Одной цепью. Современные семьи в рассказах и стихах российских авторов - стр. 12
С существованием этой ненавистной дальней родственницы Леру примиряло лишь то, что та от прадеда родила деда, и на том спасибо. А деда Лера любила. Даже после того, что тот вычудил.
Восьмидесятые подходили к концу, а у Леры жизнь только начиналась. Наконец скоро можно будет пойти в школу, а не маяться дурью в детском саду. Снег падал как никогда, огромными хлопьями. Как никогда в ее жизни, но, наверное, в жизнях других бывало такое не раз. В Крыму снега обычно не допросишься, но случаются ведь чудеса. Католическое Рождество, как объяснили в саду, уже прошло, а брат, которого все ждали, пока не появился на свет. Теперь уж пусть до православного терпит, считала Лера. Ей очень хотелось, чтоб брат родился в Рождество и спас всю семью. От чего конкретно – Лера затруднялась сказать. Но чувствовала, что уже есть от чего. Что-то такое было в воздухе, сидело на кресле, пылилось на полках.
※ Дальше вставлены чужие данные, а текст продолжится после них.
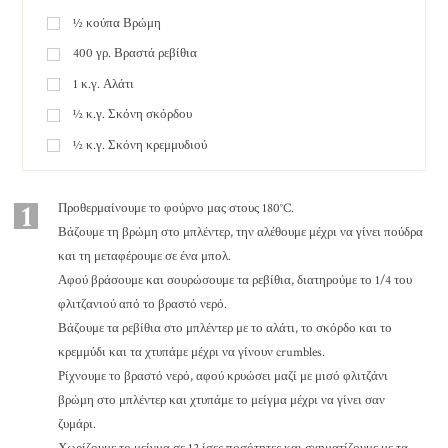
½
κούπα
Βρώμη
400
γρ.
Βραστά ρεβίθια
1
κ.γ.
Αλάτι
½
κ.γ.
Σκόνη σκόρδου
½
κ.γ.
Σκόνη κρεμμυδιού
1
Προθερμαίνουμε το φούρνο μας στους 180°C.
Βάζουμε τη βρώμη στο μπλέντερ, την αλέθουμε μέχρι να γίνει πούδρα
και τη μεταφέρουμε σε ένα μπολ.
Αφού βράσουμε και σουρώσουμε τα ρεβίθια, διατηρούμε το 1/4 του
φλιτζανιού από το βραστό νερό.
Βάζουμε τα ρεβίθια στο μπλέντερ με το αλάτι, το σκόρδο και το
κρεμμύδι και τα χτυπάμε μέχρι να γίνουν crumbles.
Ρίχνουμε το βραστό νερό, αφού κρυώσει μαζί με μισό φλιτζάνι
βρώμη στο μπλέντερ και χτυπάμε το μείγμα μέχρι να γίνει σαν
ζυμάρι.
Незадолго до этого Лера бросила музыкалку и уже знала, что от прадеда ей не досталось ни-че-го.
Леру оставили дома одну, и она радовалась редким минутам самостоятельной жизни. От нее разило пивом. А точнее – от ее волос. Всю предыдущую ночь Лера проспала на больших бигудях. Пивные локоны ей нравились куда больше, чем липкие сахарные кудряшки. Она рассматривала свои крупные кудри и корчила рожицы, глядя в елочные шарики – сиреневые, розовые, серебряные, всякие. Особенно Лере нравились прозрачные, где внутри виднелся маленький дождик. Эти шарики ничего от нее не скрывали, а давали все по-честному разглядеть. Лера наслаждалась тишиной и своими фантазиями. Но тут пришла тетя Маша с красными от мороза щеками и красными от слез глазами и все испортила. В таких случаях взрослые спрашивали – что случилось. Лера знала, что еще не взрослая, но пора бы уже начинать. Поэтому она деловито произнесла: хочешь поговорить? Но тетя закатила глаза – нет, она не хотела – и, зарыдав в платок, отправила Леру в детскую комнату. Предчувствие у Леры было так себе: сама она последний раз так плакала навзрыд этой весной, когда умер Спрут Каттани. От этой мысли у Леры снова защипало в носу. Чтобы отогнать воспоминания о жестоко убитом герое ее уходящего детства, Лера стала смотреть в окно на снег, который все падал и падал, белил все и белил. Скоро Новый год, и ее собственный дед снова нарядится Дедом Морозом, а Лера снова сделает вид, будто не узнала его – ой, настоящий, надо же. И всем будет хорошо.
Пришли родители и, даже не разувшись и не поцеловав Леру в макушку, тут же заперлись с тетей Машей на кухне. Лере срочно понадобилось сделать себе чай с малиновым вареньем и взять пару мандаринок из холодильника, но ее выставили за дверь. Она знала, что подслушивать плохо, но и не рассказывать ведь тоже нехорошо. Лера не могла разобрать всех слов, поняла одно – дед застрелился. Снежные следы на полу от родительских ботинок растаяли и превратились в грязные лужи. Мать, зарыдав, попросила у тети Маши платок. Лера испугалась, что если сейчас зарыдает отец, то все, завтра можно не просыпаться. Но отец не подвел, не расклеился. Он вышел из кухни с неподвижным и, как всегда, красивым, героическим лицом. Увидев Леру, он сказал: ну что ж, такова жизнь – и наконец поцеловал ее в кудряво-пивную макушку. Лера засияла. Ее переполнила гордость за отца, не то что мать – вся в соплях. Будто маленькая. Будто к сильным потрясениям не готовая. Будто не знает, что жизнь – она штука такая. Лера притащила тряпку и протерла до блеска пол.